Lady Hale concludes with the finding of the unanimous Court on the matter:

33. It is, of course, the case that the common law is capable of being developed to meet the changing needs of society. In Lord Toulson’s famous words in Kennedy v Charity Commission [2015] AC 435, para 133, “it was not the purpose of the Human Rights Act that the common law should become an ossuary”. Sometimes those developments will bring it closer to the ECHR and sometimes they will not. But what [the Secretary of State] is asking this Court to do is not to develop the law but to make it take a retrograde step: to restrict the classic understanding of imprisonment at common law to the very different and much more nuanced concept of deprivation of liberty under the ECHR. The Strasbourg court has adopted this approach because of the need to draw a distinction between the deprivation and the restriction of physical liberty. There is no need for the common law to draw such a distinction and every reason for the common law to continue to protect those whom is has protected for centuries against unlawful imprisonment, whether by the State or private persons.

34. The Court of Appeal in Austin and in Walker were right to say that there could be imprisonment at common law without there being a deprivation of liberty under article 5. Whether they were also right to add “and vice versa” may be open to doubt in the light of the Bournewood saga, but it is not necessary for us to express an opinion on the matter.

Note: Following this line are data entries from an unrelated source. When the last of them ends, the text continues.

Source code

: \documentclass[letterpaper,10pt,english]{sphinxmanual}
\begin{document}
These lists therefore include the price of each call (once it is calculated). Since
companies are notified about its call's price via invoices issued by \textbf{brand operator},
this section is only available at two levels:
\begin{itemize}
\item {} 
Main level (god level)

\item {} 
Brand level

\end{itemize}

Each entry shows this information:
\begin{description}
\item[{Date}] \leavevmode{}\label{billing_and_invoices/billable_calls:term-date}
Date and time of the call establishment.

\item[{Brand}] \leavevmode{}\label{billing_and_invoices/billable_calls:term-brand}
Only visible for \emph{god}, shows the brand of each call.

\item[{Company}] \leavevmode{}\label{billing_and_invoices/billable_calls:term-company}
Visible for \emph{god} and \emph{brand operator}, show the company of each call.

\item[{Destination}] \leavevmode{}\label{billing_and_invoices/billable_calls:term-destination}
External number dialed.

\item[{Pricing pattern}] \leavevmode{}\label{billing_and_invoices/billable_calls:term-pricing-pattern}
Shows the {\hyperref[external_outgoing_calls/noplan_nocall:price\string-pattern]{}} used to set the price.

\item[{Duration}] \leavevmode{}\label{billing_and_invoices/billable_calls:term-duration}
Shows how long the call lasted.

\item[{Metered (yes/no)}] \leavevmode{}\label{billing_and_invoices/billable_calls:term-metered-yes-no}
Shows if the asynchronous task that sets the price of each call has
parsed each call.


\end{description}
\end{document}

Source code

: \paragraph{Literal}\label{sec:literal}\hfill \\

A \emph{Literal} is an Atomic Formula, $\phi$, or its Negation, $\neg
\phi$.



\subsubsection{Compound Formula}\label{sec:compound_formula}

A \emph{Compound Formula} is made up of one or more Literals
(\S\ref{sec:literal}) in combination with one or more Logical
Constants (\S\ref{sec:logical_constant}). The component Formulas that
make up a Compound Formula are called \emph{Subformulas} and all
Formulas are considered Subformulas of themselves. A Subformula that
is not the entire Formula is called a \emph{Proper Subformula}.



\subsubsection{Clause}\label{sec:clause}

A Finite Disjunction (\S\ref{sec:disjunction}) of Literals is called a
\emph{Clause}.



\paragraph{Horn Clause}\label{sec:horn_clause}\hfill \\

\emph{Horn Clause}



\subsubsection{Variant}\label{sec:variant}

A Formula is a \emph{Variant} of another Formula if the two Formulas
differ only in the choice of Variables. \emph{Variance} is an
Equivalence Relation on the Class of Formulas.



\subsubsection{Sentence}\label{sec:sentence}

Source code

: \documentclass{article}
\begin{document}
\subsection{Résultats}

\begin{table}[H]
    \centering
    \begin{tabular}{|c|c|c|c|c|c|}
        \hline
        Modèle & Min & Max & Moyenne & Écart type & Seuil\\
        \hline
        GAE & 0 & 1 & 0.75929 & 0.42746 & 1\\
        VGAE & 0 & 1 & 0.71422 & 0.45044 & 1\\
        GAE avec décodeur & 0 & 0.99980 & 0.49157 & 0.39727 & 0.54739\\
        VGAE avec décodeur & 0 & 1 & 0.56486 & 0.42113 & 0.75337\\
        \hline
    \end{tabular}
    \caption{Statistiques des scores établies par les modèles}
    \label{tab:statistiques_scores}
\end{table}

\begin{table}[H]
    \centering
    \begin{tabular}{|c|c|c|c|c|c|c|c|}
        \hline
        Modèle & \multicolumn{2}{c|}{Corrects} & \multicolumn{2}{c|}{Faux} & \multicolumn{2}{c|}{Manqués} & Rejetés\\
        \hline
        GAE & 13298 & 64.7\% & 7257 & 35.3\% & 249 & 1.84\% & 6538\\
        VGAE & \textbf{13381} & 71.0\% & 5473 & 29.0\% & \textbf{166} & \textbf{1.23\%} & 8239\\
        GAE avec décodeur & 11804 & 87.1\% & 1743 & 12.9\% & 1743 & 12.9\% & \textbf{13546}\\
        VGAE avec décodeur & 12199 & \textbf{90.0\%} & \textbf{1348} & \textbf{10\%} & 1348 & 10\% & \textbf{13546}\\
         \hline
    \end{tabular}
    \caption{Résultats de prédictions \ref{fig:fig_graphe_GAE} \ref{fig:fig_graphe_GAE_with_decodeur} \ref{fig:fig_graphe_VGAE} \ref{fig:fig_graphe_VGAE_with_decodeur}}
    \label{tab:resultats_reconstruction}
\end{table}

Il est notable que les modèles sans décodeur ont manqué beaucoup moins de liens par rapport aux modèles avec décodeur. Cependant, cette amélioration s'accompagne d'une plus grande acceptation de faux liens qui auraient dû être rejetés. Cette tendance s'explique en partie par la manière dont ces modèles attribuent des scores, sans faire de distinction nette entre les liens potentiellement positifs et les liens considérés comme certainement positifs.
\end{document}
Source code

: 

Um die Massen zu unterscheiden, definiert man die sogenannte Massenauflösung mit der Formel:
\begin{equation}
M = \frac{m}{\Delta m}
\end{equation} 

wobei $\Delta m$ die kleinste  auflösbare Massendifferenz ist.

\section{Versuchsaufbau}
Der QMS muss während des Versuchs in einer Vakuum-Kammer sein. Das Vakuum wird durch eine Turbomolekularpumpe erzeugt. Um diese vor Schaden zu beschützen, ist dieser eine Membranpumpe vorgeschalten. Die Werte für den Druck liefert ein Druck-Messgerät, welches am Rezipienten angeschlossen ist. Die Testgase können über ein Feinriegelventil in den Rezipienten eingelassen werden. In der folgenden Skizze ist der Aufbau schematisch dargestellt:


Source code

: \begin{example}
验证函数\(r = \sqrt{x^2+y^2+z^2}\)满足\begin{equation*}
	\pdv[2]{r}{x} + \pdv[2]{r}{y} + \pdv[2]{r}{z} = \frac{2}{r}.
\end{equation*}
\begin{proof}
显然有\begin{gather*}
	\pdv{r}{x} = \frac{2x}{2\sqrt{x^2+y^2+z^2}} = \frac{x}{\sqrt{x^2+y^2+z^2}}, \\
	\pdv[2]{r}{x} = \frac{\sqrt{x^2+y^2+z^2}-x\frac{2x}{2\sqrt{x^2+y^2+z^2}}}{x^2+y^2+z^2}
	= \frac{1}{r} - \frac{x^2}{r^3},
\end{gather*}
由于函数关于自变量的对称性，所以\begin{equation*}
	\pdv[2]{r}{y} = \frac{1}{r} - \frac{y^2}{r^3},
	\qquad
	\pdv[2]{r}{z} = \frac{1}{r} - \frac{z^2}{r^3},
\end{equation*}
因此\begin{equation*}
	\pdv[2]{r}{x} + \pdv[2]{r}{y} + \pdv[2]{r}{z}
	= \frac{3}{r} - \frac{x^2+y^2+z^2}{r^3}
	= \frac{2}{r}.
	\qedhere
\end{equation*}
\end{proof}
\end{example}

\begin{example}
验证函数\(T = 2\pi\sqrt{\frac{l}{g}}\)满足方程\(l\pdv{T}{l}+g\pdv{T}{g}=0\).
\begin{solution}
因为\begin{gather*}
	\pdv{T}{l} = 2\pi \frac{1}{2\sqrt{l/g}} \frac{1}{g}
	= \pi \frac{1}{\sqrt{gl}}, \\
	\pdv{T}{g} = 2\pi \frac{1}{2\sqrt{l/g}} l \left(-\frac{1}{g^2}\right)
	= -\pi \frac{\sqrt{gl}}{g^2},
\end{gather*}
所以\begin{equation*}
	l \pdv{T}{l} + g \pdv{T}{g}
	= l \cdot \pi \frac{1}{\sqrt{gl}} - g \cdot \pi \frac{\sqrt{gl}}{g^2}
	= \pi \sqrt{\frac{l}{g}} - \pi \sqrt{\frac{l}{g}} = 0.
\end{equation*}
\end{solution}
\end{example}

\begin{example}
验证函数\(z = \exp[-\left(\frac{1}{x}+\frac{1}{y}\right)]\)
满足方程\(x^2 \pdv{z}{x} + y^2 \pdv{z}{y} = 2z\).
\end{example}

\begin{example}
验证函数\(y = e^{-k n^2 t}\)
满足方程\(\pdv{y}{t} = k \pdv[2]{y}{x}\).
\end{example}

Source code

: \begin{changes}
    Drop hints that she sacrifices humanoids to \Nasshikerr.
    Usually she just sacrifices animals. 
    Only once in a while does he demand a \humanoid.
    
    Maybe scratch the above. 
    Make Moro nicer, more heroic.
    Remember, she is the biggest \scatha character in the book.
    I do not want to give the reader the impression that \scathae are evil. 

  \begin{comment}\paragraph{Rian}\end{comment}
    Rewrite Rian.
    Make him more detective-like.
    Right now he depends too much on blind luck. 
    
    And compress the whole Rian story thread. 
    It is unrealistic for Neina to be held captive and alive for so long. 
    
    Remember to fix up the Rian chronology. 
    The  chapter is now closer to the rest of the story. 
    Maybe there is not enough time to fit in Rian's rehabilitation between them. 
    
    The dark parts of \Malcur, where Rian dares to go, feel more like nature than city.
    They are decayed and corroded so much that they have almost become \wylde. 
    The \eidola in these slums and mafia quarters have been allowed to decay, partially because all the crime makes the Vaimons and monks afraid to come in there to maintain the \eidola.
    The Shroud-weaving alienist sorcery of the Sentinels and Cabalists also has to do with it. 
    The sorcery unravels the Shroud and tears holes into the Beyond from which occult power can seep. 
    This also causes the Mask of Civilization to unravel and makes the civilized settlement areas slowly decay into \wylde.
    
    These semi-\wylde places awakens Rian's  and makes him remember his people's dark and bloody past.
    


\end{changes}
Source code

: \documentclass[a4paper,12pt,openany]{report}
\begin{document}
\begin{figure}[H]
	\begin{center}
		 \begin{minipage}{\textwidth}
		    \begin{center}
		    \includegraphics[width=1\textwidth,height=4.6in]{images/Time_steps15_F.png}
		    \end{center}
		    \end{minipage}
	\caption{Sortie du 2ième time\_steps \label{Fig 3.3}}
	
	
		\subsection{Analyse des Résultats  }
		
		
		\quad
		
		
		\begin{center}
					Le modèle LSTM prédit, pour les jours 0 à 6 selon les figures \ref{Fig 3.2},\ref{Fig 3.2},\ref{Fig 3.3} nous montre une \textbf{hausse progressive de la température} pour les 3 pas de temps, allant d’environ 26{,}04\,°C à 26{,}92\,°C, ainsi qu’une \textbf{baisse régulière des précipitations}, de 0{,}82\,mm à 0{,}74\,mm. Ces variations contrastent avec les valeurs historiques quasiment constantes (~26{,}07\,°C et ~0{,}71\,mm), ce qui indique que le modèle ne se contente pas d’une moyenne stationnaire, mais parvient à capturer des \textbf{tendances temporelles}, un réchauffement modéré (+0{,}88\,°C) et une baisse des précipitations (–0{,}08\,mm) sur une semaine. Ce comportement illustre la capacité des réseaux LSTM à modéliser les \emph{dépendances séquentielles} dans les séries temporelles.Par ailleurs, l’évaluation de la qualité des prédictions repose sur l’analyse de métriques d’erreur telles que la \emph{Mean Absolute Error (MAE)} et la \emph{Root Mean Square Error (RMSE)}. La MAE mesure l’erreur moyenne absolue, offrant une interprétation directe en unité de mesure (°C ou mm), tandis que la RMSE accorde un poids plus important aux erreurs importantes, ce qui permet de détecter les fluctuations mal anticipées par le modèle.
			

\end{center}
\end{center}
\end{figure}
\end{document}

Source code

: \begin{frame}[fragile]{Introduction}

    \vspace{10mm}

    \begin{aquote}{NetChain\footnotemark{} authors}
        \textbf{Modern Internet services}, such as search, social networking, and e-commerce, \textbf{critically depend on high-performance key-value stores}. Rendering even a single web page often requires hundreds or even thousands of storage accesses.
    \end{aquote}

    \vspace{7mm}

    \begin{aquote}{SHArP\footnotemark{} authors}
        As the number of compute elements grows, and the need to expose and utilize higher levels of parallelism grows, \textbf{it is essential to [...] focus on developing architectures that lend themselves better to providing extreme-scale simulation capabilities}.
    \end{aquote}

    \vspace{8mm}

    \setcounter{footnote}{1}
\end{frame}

The question remains for a future decision therefore (should it ever arise) as to whether an unlawful imprisonment can properly be said not to have occurred in a situation where a deprivation of liberty has occurred within the meaning of Article 5. The important effect of the instant judgment however is that the rights that tort law recognises, including of freedom and liberty, continue to be fearlessly protected by the common law even if that is in some circumstances to a greater extent than Convention rights offer protection.